Google Application Default Credentials
Use this for Google Cloud OpenAI-compatible endpoints.
auth:
type: google_adc
Authenticate locally with:
gcloud auth application-default login
Or use a service account:
export GOOGLE_APPLICATION_CREDENTIALS=/path/to/service-account.json
OAuth Client Credentials
Use this for internal or vendor endpoints that require an OAuth token exchange.
auth:
type: oauth_client_credentials
token_url: https://auth.example.internal/oauth/token
client_id: local-client
client_secret: ${LOCAL_CLIENT_SECRET}
scopes:
- models.invoke
insecure_skip_verify: false
| Field | Required | Notes |
|---|---|---|
token_url | yes | OAuth token endpoint. |
client_id | yes | OAuth client ID. |
client_secret | yes | OAuth client secret. Environment expansion is recommended. |
scopes | no | Optional OAuth scopes. |
insecure_skip_verify | no | Disables TLS verification only for token exchange. Defaults to false. |
When token exchange TLS verification is disabled, the app prints a startup warning.
Token Accounting
The TUI and logs track:
- uncached input tokens
- output tokens
- thinking tokens
- cached tokens
- total tokens
The proxy captures standard OpenAI-compatible usage fields such as:
prompt_tokenscompletion_tokenstotal_tokensprompt_tokens_details.cached_tokenscompletion_tokens_details.reasoning_tokens
It also captures Google-style usage metadata when present.

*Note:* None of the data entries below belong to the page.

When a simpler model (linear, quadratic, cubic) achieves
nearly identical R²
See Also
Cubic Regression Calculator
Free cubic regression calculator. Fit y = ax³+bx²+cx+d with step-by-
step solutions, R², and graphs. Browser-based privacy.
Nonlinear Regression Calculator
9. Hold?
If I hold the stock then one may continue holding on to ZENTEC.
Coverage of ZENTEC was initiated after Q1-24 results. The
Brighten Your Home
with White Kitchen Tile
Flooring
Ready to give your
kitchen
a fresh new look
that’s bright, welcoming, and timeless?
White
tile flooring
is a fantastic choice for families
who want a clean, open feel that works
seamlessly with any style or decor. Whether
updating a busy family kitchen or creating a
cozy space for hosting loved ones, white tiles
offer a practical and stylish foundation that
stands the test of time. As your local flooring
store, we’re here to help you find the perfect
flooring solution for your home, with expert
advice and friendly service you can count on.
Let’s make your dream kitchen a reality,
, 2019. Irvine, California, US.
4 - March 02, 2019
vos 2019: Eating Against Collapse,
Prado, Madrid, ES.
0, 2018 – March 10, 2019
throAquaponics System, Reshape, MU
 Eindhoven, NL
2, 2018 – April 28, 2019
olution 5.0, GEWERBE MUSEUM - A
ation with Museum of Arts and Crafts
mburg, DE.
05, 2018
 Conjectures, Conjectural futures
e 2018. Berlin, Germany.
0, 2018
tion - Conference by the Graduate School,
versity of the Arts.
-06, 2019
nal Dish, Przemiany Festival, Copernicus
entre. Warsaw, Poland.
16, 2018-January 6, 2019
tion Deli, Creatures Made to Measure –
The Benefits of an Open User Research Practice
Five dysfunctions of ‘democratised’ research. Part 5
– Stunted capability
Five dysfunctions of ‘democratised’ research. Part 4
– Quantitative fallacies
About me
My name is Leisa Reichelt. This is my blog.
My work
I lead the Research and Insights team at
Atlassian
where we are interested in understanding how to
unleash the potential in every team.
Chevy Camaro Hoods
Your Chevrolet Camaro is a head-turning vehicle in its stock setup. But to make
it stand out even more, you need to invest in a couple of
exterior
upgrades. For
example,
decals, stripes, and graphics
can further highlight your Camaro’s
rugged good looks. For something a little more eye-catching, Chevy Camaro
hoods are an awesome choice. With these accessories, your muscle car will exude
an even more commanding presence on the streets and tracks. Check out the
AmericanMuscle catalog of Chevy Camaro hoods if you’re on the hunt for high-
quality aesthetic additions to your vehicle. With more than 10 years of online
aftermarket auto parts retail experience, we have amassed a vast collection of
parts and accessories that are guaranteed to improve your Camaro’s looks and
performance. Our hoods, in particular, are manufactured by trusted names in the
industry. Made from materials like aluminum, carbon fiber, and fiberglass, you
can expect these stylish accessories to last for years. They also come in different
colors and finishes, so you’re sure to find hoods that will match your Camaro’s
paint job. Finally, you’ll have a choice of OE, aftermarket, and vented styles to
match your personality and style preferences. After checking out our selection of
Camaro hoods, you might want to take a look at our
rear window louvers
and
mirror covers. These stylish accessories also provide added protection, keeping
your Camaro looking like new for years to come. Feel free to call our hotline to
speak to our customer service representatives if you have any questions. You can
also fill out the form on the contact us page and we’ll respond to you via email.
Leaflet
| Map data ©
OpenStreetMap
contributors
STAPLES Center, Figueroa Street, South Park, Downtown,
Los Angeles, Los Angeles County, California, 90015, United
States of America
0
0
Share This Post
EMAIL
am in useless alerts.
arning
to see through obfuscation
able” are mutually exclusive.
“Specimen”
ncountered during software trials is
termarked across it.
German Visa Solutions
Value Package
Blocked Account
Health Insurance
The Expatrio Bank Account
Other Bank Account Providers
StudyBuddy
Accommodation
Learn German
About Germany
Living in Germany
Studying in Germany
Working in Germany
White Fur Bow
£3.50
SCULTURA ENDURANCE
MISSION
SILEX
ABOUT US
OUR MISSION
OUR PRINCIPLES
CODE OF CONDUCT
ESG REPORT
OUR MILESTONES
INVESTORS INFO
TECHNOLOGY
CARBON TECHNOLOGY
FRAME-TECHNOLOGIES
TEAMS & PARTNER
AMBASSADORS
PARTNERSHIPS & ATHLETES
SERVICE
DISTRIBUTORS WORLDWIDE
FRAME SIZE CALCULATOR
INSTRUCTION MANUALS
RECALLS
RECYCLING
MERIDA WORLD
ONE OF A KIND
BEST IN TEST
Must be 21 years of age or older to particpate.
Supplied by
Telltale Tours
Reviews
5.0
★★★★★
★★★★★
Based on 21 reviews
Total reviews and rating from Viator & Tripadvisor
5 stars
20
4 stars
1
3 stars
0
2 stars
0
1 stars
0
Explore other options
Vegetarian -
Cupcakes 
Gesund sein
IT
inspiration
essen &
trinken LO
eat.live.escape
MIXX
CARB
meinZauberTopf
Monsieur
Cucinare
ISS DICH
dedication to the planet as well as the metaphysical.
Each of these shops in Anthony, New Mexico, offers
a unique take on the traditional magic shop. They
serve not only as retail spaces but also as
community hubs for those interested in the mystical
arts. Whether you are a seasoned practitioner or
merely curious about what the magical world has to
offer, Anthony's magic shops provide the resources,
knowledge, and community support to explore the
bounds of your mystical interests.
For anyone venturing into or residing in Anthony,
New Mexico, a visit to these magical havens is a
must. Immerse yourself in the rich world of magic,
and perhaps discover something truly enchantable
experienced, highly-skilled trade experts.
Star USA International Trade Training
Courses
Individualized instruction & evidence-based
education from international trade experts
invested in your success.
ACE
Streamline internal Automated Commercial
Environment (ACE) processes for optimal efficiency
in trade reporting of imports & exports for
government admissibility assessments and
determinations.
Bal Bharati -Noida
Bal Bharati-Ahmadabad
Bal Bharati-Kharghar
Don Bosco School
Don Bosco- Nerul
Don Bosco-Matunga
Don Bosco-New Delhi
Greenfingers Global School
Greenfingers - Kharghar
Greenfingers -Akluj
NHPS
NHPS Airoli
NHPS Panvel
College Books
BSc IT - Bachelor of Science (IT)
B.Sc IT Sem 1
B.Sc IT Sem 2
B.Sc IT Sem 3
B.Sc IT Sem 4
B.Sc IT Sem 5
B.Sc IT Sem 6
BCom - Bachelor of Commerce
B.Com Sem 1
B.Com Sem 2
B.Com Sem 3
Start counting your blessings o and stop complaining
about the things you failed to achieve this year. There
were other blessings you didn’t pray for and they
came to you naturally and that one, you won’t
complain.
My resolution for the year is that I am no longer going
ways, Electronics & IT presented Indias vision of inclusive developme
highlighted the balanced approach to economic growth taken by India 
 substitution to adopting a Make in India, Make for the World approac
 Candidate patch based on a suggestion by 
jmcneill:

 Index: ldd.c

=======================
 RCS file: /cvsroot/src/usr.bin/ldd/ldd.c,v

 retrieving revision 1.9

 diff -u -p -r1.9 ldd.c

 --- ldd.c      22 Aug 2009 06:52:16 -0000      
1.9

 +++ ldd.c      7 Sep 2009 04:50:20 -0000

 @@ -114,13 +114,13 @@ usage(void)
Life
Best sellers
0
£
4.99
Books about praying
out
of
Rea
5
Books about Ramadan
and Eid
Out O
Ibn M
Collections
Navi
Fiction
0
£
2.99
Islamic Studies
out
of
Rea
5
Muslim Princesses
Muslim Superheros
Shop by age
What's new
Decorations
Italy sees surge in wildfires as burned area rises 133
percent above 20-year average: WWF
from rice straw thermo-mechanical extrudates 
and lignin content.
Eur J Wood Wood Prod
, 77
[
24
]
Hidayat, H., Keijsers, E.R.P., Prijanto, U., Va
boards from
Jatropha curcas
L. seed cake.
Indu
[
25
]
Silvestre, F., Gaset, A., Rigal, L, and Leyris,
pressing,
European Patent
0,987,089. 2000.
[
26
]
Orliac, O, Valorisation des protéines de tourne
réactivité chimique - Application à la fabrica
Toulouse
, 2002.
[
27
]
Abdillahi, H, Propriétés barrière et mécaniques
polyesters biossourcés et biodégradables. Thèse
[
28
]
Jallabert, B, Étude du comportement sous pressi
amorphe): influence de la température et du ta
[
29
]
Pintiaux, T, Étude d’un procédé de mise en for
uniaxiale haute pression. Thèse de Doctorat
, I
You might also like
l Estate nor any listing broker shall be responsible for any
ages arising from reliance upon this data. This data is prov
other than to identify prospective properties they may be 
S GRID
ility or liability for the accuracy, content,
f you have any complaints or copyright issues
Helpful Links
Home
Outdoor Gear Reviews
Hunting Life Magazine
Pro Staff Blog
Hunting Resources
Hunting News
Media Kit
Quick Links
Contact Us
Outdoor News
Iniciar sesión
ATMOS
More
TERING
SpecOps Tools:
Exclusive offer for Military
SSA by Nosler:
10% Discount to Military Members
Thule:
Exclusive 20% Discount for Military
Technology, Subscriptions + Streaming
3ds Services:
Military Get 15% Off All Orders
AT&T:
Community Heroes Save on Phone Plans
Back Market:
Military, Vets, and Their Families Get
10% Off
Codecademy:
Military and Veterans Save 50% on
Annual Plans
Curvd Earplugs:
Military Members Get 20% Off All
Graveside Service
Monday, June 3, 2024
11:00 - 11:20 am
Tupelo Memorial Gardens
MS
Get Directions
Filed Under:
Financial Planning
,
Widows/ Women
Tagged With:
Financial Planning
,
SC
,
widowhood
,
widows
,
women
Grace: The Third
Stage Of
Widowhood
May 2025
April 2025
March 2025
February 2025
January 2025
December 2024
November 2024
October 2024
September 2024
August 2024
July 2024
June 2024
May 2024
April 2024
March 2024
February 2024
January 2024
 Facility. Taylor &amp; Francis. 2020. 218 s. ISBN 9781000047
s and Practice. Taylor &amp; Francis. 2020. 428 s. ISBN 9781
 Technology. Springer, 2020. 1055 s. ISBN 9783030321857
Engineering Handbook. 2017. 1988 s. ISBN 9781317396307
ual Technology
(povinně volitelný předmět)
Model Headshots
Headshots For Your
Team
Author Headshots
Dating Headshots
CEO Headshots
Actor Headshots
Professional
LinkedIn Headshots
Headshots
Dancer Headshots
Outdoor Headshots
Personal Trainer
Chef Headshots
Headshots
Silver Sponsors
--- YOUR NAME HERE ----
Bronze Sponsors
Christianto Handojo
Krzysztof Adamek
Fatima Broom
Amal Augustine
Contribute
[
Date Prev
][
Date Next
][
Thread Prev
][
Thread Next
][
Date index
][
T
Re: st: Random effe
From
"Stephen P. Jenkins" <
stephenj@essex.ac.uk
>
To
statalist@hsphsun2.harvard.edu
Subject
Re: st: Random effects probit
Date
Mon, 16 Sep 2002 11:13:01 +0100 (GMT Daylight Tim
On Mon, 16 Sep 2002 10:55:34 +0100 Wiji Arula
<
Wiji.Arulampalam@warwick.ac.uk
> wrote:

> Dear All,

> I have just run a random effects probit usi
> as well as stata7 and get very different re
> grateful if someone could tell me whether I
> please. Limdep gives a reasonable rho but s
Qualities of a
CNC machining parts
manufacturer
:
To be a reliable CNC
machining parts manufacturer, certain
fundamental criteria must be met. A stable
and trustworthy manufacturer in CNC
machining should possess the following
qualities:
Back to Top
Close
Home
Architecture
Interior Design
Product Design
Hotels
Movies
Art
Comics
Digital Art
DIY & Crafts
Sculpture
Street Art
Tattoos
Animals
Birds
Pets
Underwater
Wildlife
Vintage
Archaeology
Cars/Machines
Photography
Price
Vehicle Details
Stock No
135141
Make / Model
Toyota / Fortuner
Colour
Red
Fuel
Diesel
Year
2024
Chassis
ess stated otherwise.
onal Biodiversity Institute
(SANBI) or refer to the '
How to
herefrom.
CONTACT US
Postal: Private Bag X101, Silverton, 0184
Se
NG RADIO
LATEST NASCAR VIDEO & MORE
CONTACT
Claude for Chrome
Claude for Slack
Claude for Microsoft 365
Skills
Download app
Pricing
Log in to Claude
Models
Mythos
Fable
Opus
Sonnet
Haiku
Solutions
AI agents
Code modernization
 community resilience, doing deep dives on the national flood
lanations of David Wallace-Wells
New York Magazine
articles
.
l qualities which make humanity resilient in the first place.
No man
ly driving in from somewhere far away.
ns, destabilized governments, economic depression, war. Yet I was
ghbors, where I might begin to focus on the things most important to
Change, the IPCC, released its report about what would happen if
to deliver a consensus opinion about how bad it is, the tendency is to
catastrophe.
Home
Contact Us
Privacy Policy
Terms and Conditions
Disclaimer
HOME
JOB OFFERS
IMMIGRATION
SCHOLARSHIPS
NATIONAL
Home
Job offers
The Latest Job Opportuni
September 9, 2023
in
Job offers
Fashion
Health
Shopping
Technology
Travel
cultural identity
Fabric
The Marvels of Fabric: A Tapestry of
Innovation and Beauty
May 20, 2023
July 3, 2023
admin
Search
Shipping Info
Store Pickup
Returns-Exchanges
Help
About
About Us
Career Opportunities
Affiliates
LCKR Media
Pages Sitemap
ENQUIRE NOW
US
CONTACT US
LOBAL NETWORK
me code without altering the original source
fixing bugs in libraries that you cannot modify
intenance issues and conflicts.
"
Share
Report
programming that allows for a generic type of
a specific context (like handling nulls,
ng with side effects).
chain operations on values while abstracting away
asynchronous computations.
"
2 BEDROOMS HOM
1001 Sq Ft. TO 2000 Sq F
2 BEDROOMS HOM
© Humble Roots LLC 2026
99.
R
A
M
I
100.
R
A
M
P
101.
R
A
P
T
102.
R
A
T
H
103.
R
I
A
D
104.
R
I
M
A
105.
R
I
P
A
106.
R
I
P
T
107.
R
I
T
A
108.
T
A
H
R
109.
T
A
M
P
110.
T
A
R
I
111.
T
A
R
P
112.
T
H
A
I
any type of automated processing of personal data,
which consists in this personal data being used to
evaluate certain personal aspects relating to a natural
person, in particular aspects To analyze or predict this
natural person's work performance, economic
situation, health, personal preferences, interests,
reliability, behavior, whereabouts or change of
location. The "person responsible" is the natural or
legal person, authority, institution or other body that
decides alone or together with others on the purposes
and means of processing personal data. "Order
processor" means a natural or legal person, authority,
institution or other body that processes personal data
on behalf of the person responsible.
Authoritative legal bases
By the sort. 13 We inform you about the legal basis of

When cached tokens are reported, they are subtracted from the input token count before display and cost calculation so cached input is not double-counted.
Request/Response Log
Use --log PATH to append request payloads, response payloads, streaming response chunks, and pre-forward failures to a file while keeping the TUI active.
Request log entries are timestamped and include the model, backend, and full upstream token value. Store the log file accordingly.